A many-body index for quantum charge transport

TL;DR

This paper introduces a new integer-valued index for many-body quantum systems that quantifies charge transport and unifies several known phenomena, including quantum Hall conductance and the Lieb-Schultz-Mattis theorem.

Contribution

It defines a stable, perturbation-resistant index for charge transport in many-body systems, connecting various physical phenomena under a unified framework.

Findings

The index reduces to known cases like non-interacting fermions and charge density.

It provides a new proof of quantized Hall conductance in interacting systems.

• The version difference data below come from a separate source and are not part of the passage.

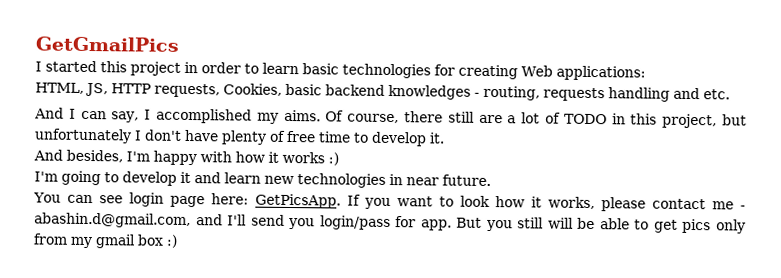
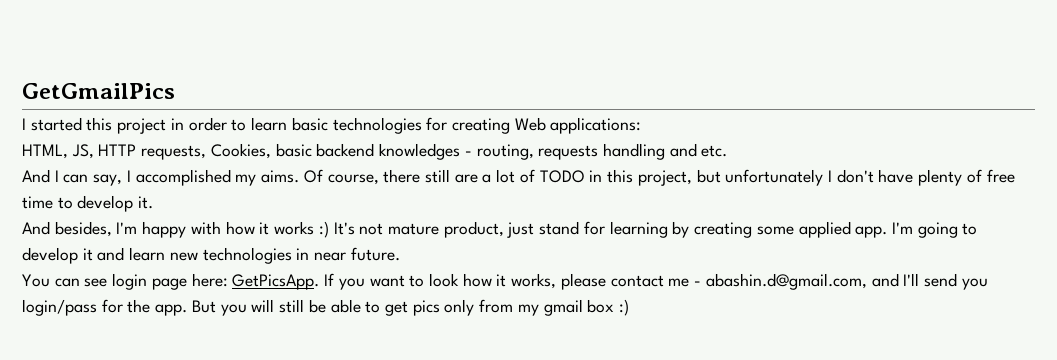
(339, 159) // -> [333,221,888,238] It's not mature product, just stand for learning by creating some applied app.
(417, 222) none -> [127,299,151,313] the
[517,217,574,229] still will -> [251,299,305,313] will still

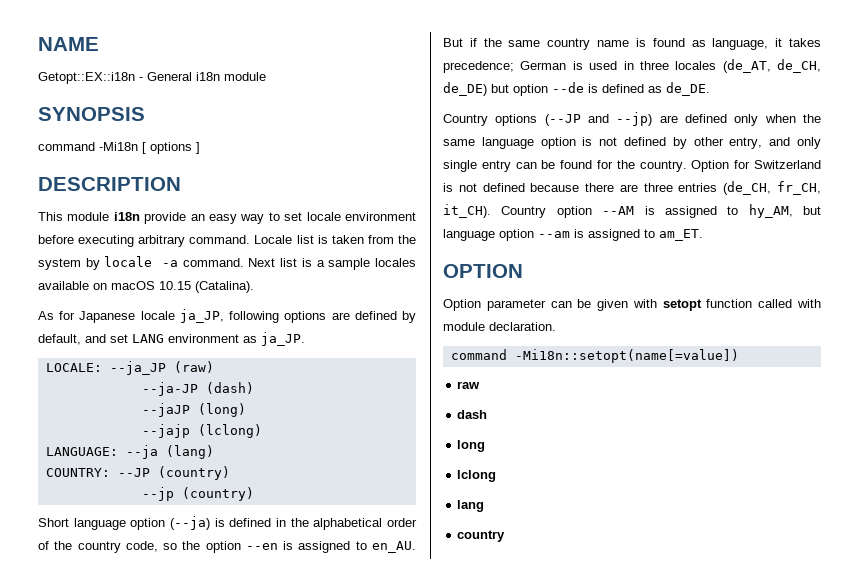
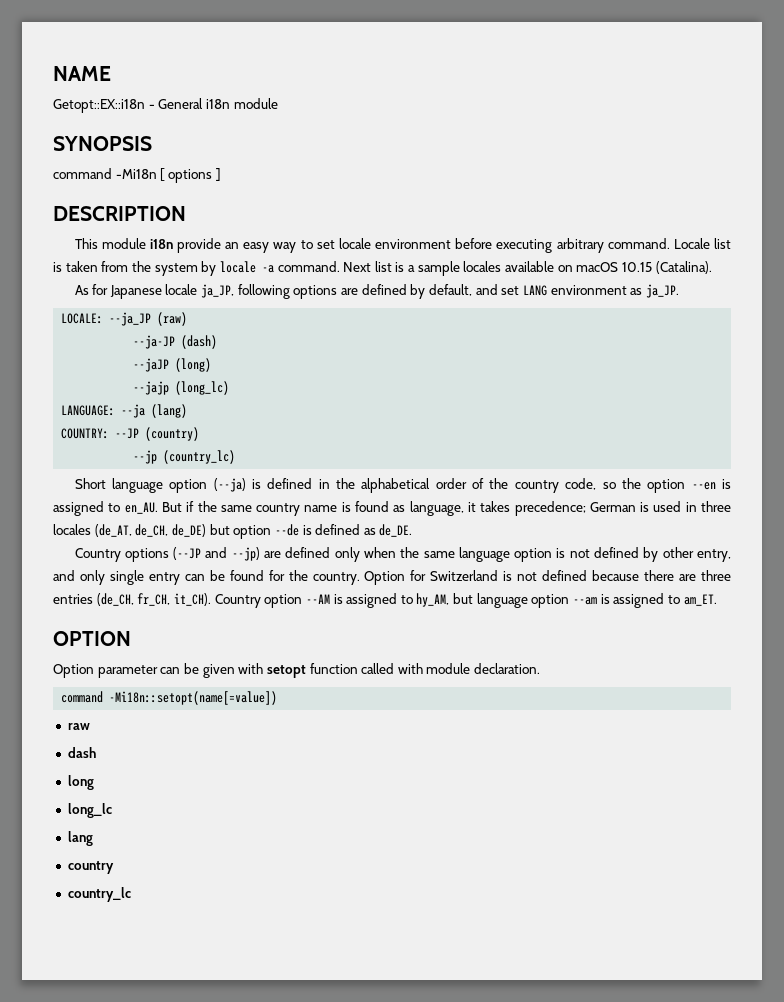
[197,424,262,438] (lclong) -> [175,381,230,395] (long_lc)
[181,487,254,501] (country) -> [163,450,236,464] (country_lc)
[457,470,497,482] lclong -> [67,803,112,818] long_lc
(506, 536) none -> [67,887,131,902] // country_lc

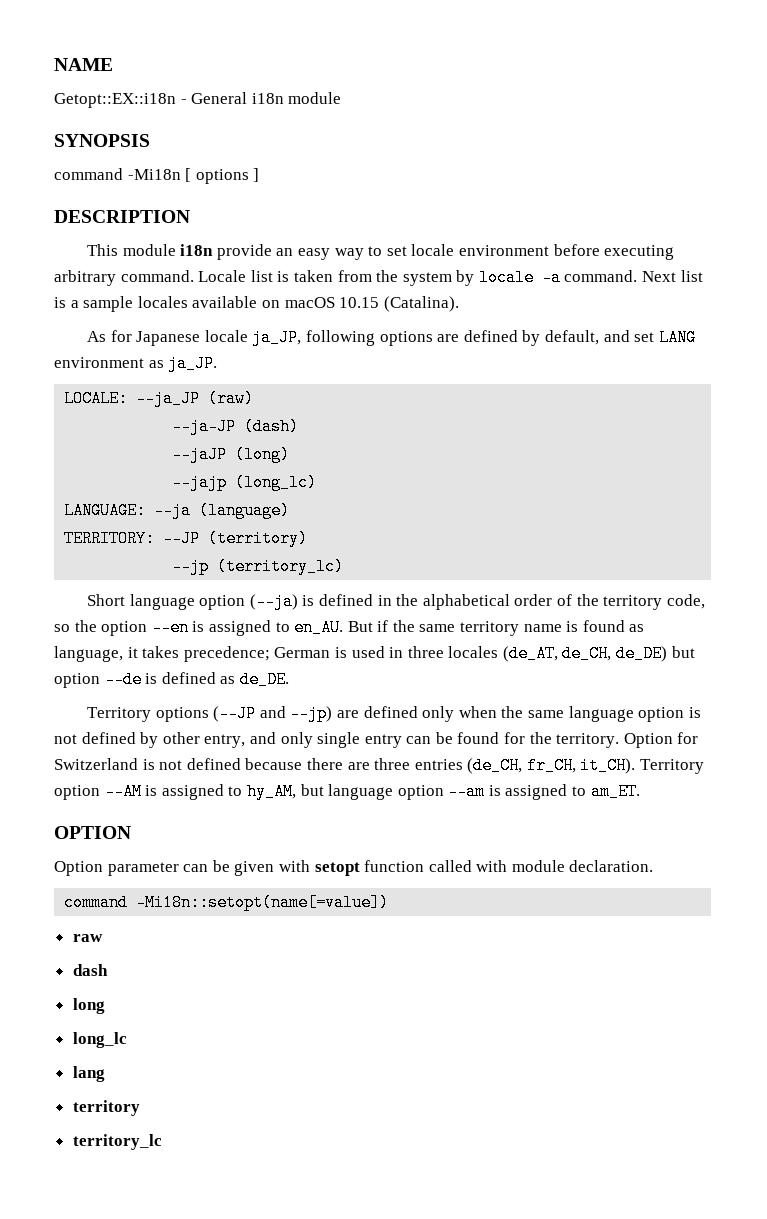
[151,404,188,418] [61,427,200,441] (lang) // COUNTRY: --JP (country) -> [199,502,291,519] [64,530,309,547] (language) // TERRITORY: --JP (territory)
[163,450,236,464] (country_lc) -> [217,558,345,575] (territory_lc)
[514,480,559,493] country -> [603,595,663,610] territory
[256,503,301,516] country -> [460,621,520,636] territory
[74,548,121,562] Country -> [87,707,152,722] Territory
[312,572,360,585] country. -> [556,733,620,748] territory.
[214,594,261,608] Country -> [640,759,705,774] Territory
[67,861,114,874] [67,887,131,902] country // country_lc -> [72,1100,140,1116] [72,1134,162,1150] territory // territory_lc

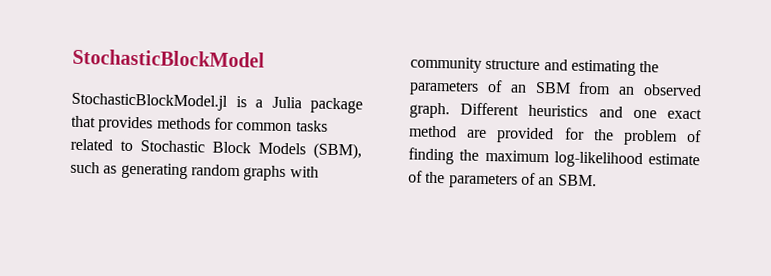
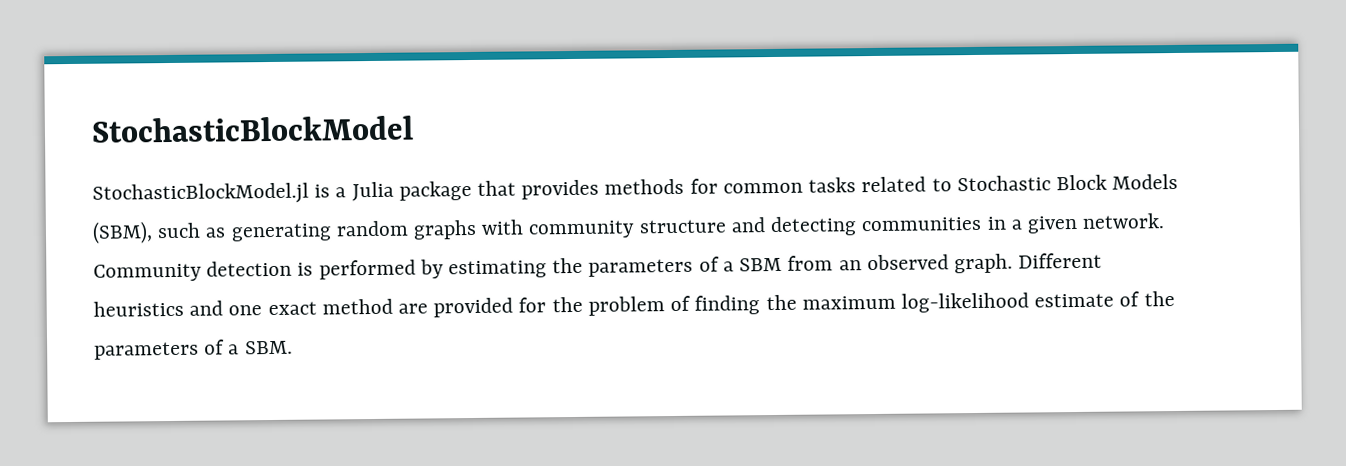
(568, 65) none -> [770,213,1165,237] [93,259,444,282] detecting communities in a given network. Community detection is performed by
[509,84,527,93] an -> [722,261,734,272] a
[538,177,555,186] an -> [228,344,240,355] a

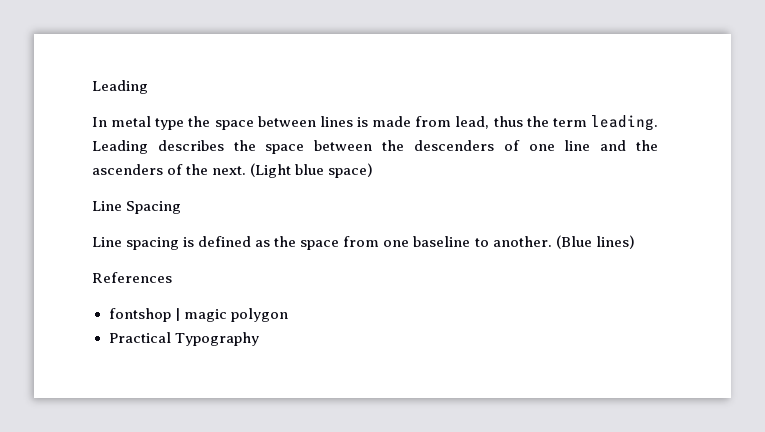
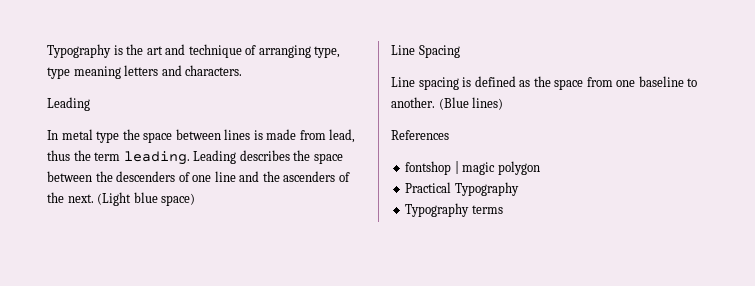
(92, 87) none -> [47,44,341,58] [47,65,243,79] Typography is the art and technique of arranging type, type meaning letters and characters. //
(259, 339) none -> [405,203,503,217] // Typography terms

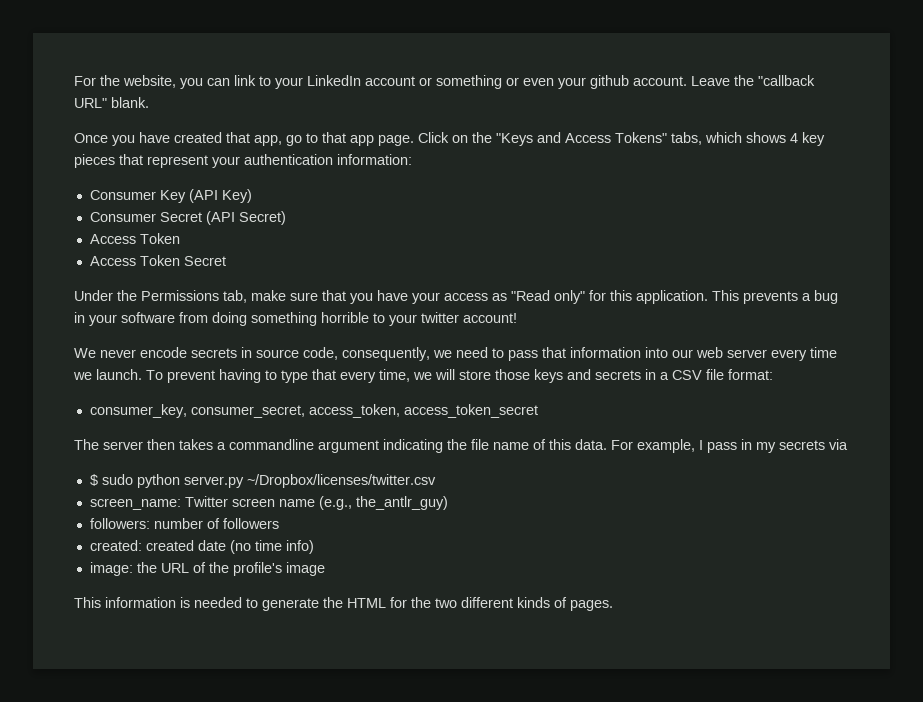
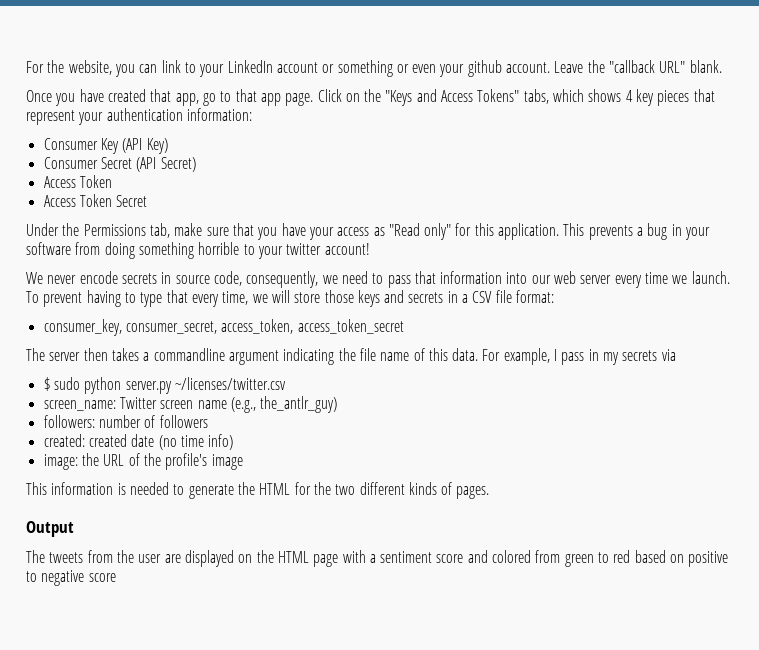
[246,474,436,488] ~/Dropbox/licenses/twitter.csv -> [174,377,286,390] ~/licenses/twitter.csv
(613, 605) none -> [26,521,74,537] [26,550,729,567] [26,570,116,586] // Output // The tweets from the user are displayed on the HTML page with a sentiment score and colored from green to red based on positive to negative score

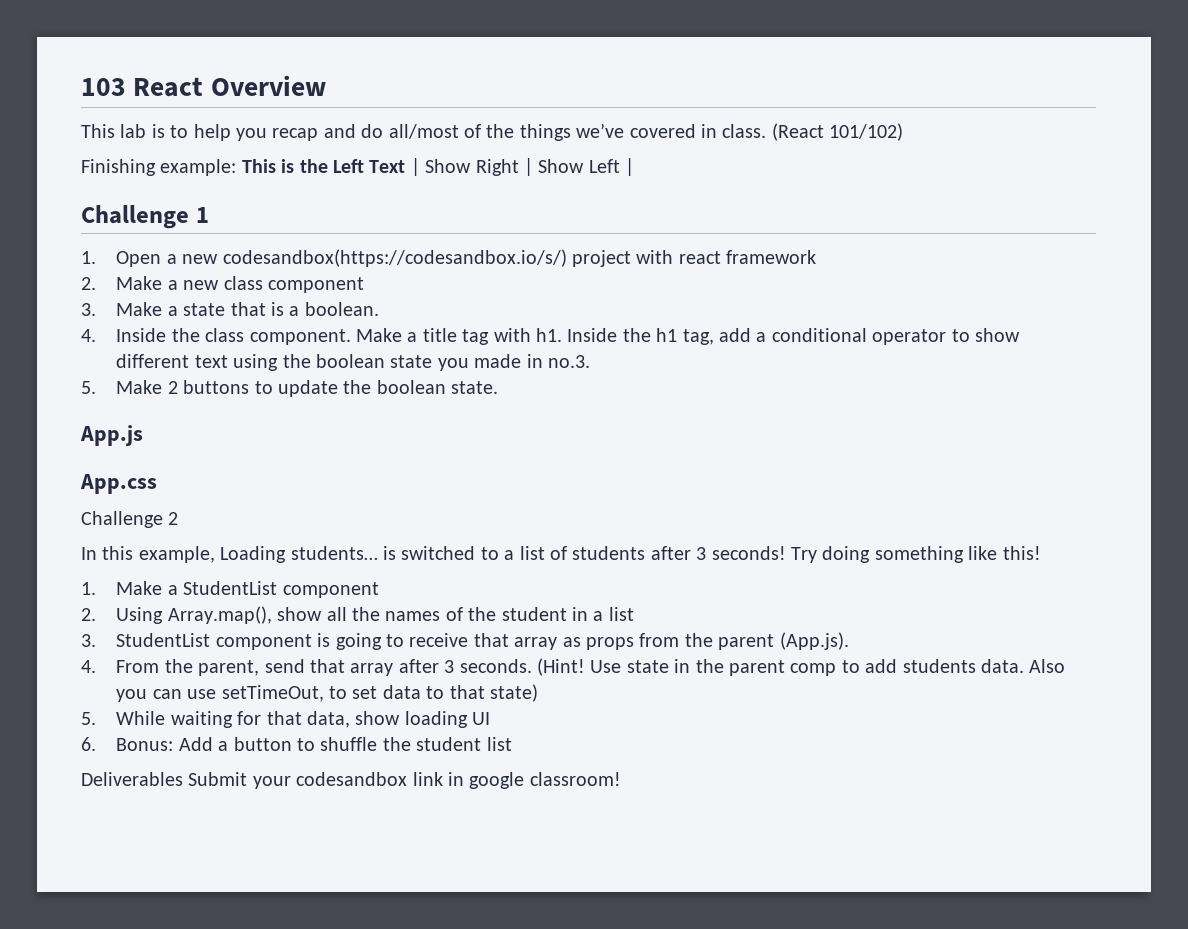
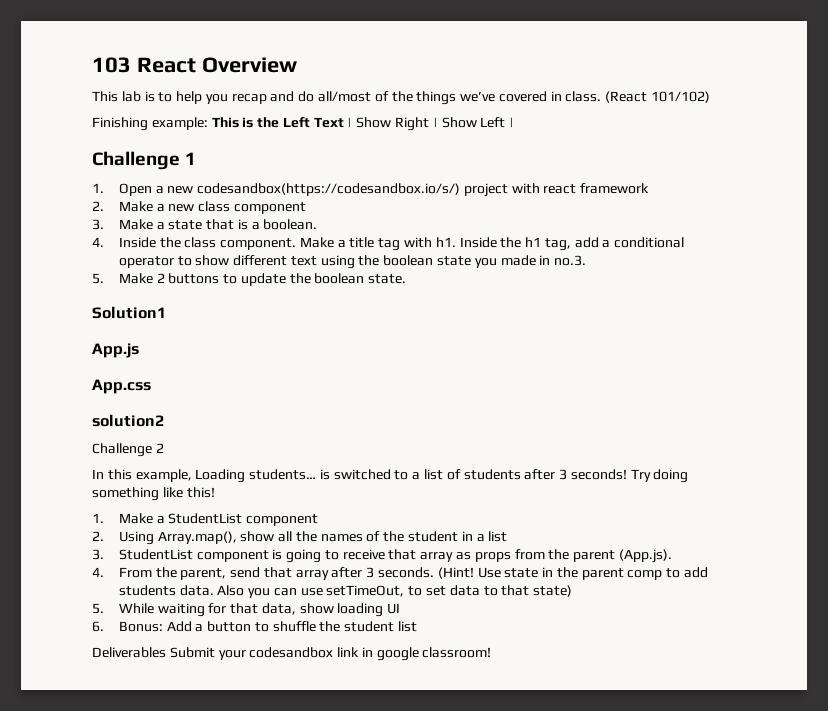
(499, 387) none -> [92,306,166,319] // Solution1
(157, 484) none -> [92,414,164,427] // solution2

It recovers the Lieb-Schultz-Mattis theorem as a special case.

Abstract

We propose an index for pairs of a unitary map and a clustering state on many-body quantum systems. We require the map to conserve an integer-valued charge and to leave the state, e.g. a gapped ground state, invariant. This index is integer-valued and stable under perturbations. In general, the index measures the charge transport across a fiducial line. We show that it reduces to (i) an index of projections in the case of non-interacting fermions, (ii) the charge density for translational invariant systems, and (iii) the quantum Hall conductance in the two-dimensional setting without any additional symmetry. Example (ii) recovers the Lieb-Schultz-Mattis theorem, and (iii) provides a new and short proof of quantization of Hall conductance in interacting many-body systems.